Actually, there are a whole bunch of Tsushima fleet actions. They're all, relatively, inconclusive. Only one ship larger than a destroyer is sunk in three fleet actions, though numerous ships on both sides are damaged to varying degrees. The last battle is closest to "decisive" as the Japanese have a clear ascendancy at the end; both Russian battleships and most of their battlecruisers are suffering from heavy damage when the engagement breaks off. This is also where the lone ship sunk happens: Russian BC Tendra, which was trying to limp back to port after numerous 14" gun hits from the Mimasaka twins and Shiribeshi when it apparently sank out of my sight. Hiei and Hatsuse took a pair of torpedo hits apiece but handled it like champs and were still making 19 knots at the end of the battle. They only counted as at medium damage, despite significant gunfire hitting them as well.

The Russians are also getting blockaded by my German allies now, my submarines are screwing them over more locally. I got three "our submarine has torpedoed an enemy BB!" messages in a row. Apparently in this universe the IJN's focus on attacking capital units with submarines is actually working. Go figure.

The Russians offer peace terms in January 1923, and despite me pushing for their collapse, the government accepts. Welp. At least we got to keep Kamchatka.

Too late for the war, a new CL class joins the fleet.
If the Matsushimas look kind of derp...it's because they're kind of derp. They're an 8-gun broadside on 6" guns, and a six-gun broadside on 5" guns, but I don't have dual or triple turrets for primary battery on CLs yet. This doesn't stop me using turrets for secondaries! Which is asinine, but oh well. Check out all the single turrets I had to scatter everywhere now that other nations are starting to show off designs with dual turrets, just to match their broadsides. Also check out how their secondaries are on top of their torpedo launchers because derp.
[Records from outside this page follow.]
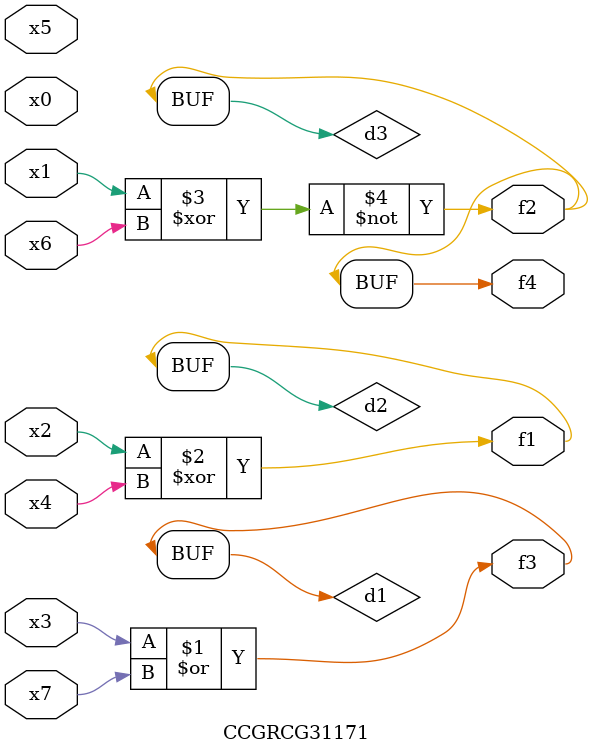
<source format=v>
module CCGRCG31171(
	input x0, x1, x2, x3, x4, x5, x6, x7,
	output f1, f2, f3, f4
);

	wire d1, d2, d3;

	or (d1, x3, x7);
	xor (d2, x2, x4);
	xnor (d3, x1, x6);
	assign f1 = d2;
	assign f2 = d3;
	assign f3 = d1;
	assign f4 = d3;
endmodule

</source>
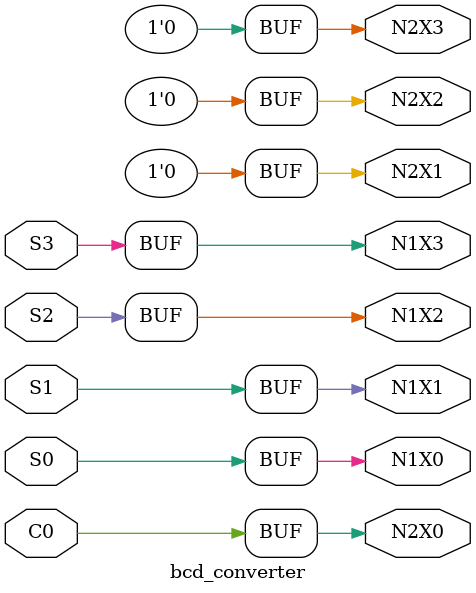
<source format=v>
module bcd_converter(C0, S3, S2, S1, S0, N2X3, N2X2, N2X1, N2X0, N1X3, N1X2, N1X1, N1X0);
	input C0, S3, S2, S1, S0;
	output N2X3, N2X2, N2X1, N2X0, N1X3, N1X2, N1X1, N1X0;
	
	assign N2X3 = 0;
	assign N2X2 = 0;
	assign N2X1 = 0;
	assign N2X0 = C0;
	assign N1X3 = S3;
	assign N1X2 = S2;
	assign N1X1 = S1;
	assign N1X0 = S0;
	
endmodule
</source>
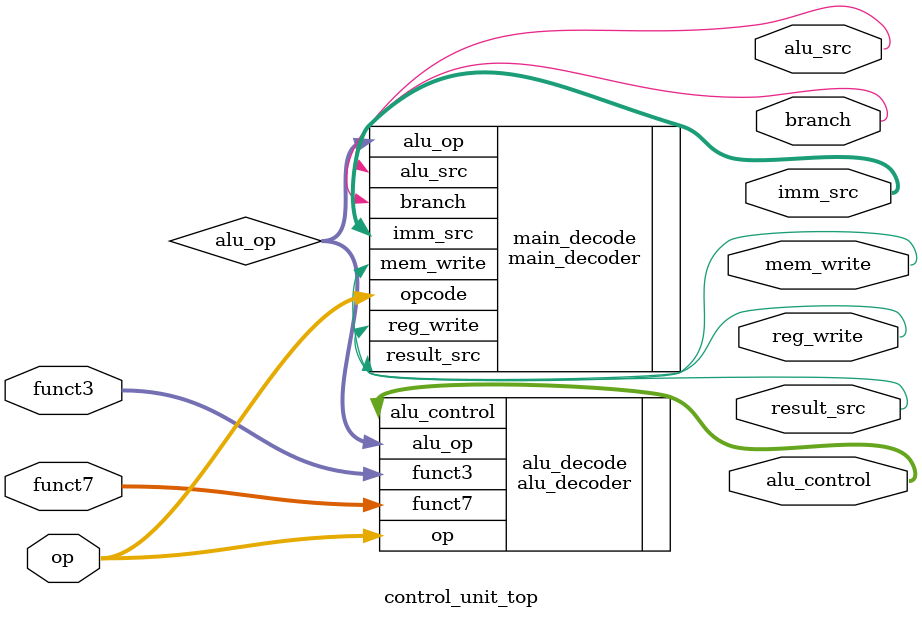
<source format=v>
`timescale 1ns/1ns

module control_unit_top(op,reg_write,imm_src,alu_src,mem_write,result_src,branch,funct3,funct7,alu_control);

input [6:0] op,funct7;
input [2:0] funct3;

output reg_write,alu_src,mem_write,result_src,branch;
output [1:0] imm_src;
output [2:0] alu_control;

wire [1:0] alu_op;


main_decoder main_decode(.opcode(op),
                         .branch(branch),
                         .result_src(result_src),
                         .mem_write(mem_write),
                         .alu_src(alu_src),
                         .imm_src(imm_src),
                         .reg_write(reg_write),
                         .alu_op(alu_op));


alu_decoder alu_decode(.alu_op(alu_op),
                       .funct3(funct3),
                       .funct7(funct7),
                       .op(op),
                       .alu_control(alu_control));

endmodule
</source>
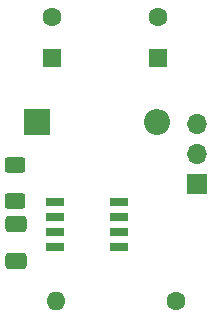
<source format=gbr>
%TF.GenerationSoftware,KiCad,Pcbnew,8.0.1-rc1*%
%TF.CreationDate,2024-11-19T18:26:05-08:00*%
%TF.ProjectId,LM2597-Fixed,4c4d3235-3937-42d4-9669-7865642e6b69,rev?*%
%TF.SameCoordinates,Original*%
%TF.FileFunction,Soldermask,Top*%
%TF.FilePolarity,Negative*%
%FSLAX46Y46*%
G04 Gerber Fmt 4.6, Leading zero omitted, Abs format (unit mm)*
G04 Created by KiCad (PCBNEW 8.0.1-rc1) date 2024-11-19 18:26:05*
%MOMM*%
%LPD*%
G01*
G04 APERTURE LIST*
G04 Aperture macros list*
%AMRoundRect*
0 Rectangle with rounded corners*
0 $1 Rounding radius*
0 $2 $3 $4 $5 $6 $7 $8 $9 X,Y pos of 4 corners*
0 Add a 4 corners polygon primitive as box body*
4,1,4,$2,$3,$4,$5,$6,$7,$8,$9,$2,$3,0*
0 Add four circle primitives for the rounded corners*
1,1,$1+$1,$2,$3*
1,1,$1+$1,$4,$5*
1,1,$1+$1,$6,$7*
1,1,$1+$1,$8,$9*
0 Add four rect primitives between the rounded corners*
20,1,$1+$1,$2,$3,$4,$5,0*
20,1,$1+$1,$4,$5,$6,$7,0*
20,1,$1+$1,$6,$7,$8,$9,0*
20,1,$1+$1,$8,$9,$2,$3,0*%
G04 Aperture macros list end*
%ADD10RoundRect,0.250000X-0.625000X0.400000X-0.625000X-0.400000X0.625000X-0.400000X0.625000X0.400000X0*%
%ADD11R,1.528000X0.650000*%
%ADD12C,1.600000*%
%ADD13O,1.600000X1.600000*%
%ADD14R,2.200000X2.200000*%
%ADD15O,2.200000X2.200000*%
%ADD16R,1.600000X1.600000*%
%ADD17R,1.700000X1.700000*%
%ADD18O,1.700000X1.700000*%
%ADD19RoundRect,0.250000X-0.650000X0.412500X-0.650000X-0.412500X0.650000X-0.412500X0.650000X0.412500X0*%
G04 APERTURE END LIST*
D10*
%TO.C,R1*%
X147766141Y-95494385D03*
X147766141Y-98594385D03*
%TD*%
D11*
%TO.C,IC1*%
X151138992Y-98598564D03*
X151138992Y-99868564D03*
X151138992Y-101138564D03*
X151138992Y-102408564D03*
X156560992Y-102408564D03*
X156560992Y-101138564D03*
X156560992Y-99868564D03*
X156560992Y-98598564D03*
%TD*%
D12*
%TO.C,L1*%
X161334161Y-107019396D03*
D13*
X151174161Y-107019396D03*
%TD*%
D14*
%TO.C,D1*%
X149579492Y-91907963D03*
D15*
X159739492Y-91907963D03*
%TD*%
D16*
%TO.C,C4*%
X159810912Y-86476788D03*
D12*
X159810912Y-82976788D03*
%TD*%
D16*
%TO.C,C3*%
X150853605Y-86476788D03*
D12*
X150853605Y-82976788D03*
%TD*%
D17*
%TO.C,J1*%
X163118369Y-97073471D03*
D18*
X163118369Y-94533471D03*
X163118369Y-91993471D03*
%TD*%
D19*
%TO.C,C1*%
X147783138Y-100533329D03*
X147783138Y-103658329D03*
%TD*%
M02*

</source>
I also lay down another battlecruiser of the Shiribeshi class, which won't complete before the end of the game, and design a new light cruiser with less derp when the French sell me the design for CL dual/triple turrets in 1924, and finally, after refitting most of my light cruisers with above-water torpedo triples or quads, design a final battlecruiser that I will bequeath to my successor after 1925. The 52k ton Tsukaba will be the first BC of the new era, just as its namesake was Japan's first dreadnought-style capital ship. It mounts 16 guns, 15", in four quad turrets, and has armor comparable to Mimasaka or Shiribeshi. I think it's a worthy gift for whoever comes next. I also leave them a design study for a 1500-ton Fubuki-clone destroyer with quad torpedo tubes.

So at the end of the game, I'm at 61 prestige, which is pretty good all told; enough that I'm told my successor will name an aircraft carrier after me. Personally I'm hoping for a Shokaku-class. Japan's naval budget is larger than anyone but Germany, the UK, and the US, but her fleet tonnage is comparatively quite small even to those groups; they're carrying large classes of battlecruisers at or under 30k tons, which are old and no real match for what I have, even my own 30k-ton ships (which are much newer than theirs). The four IJN battleships (Ironically, by rushing, I not only launched Hizen, but also a sistership to her), by contrast, outnumber and outmass the battleship fleet of any other nation besides the US (though weirdly, Italy comes close; not sure why they need them).

The IJN CL fleet by contrast is relatively dated, still carrying a large number (six) of 1899-vintage Izumi-class ships, but they're still quite deadly in comparison to most CLs of the world. It's about average in size, both ways. The IJN DD force, on the other hand, could beat up any two of the other nation's DDs with comparative ease, in terms of numbers and tonnage.
Title: Re: Dwarf Fortress With Warships: Night's Rule The Waves ramblings.
Post by: Phantom Hoover on August 08, 2016, 11:08:28 am
You might be the only person I've seen bother to retitle their posts.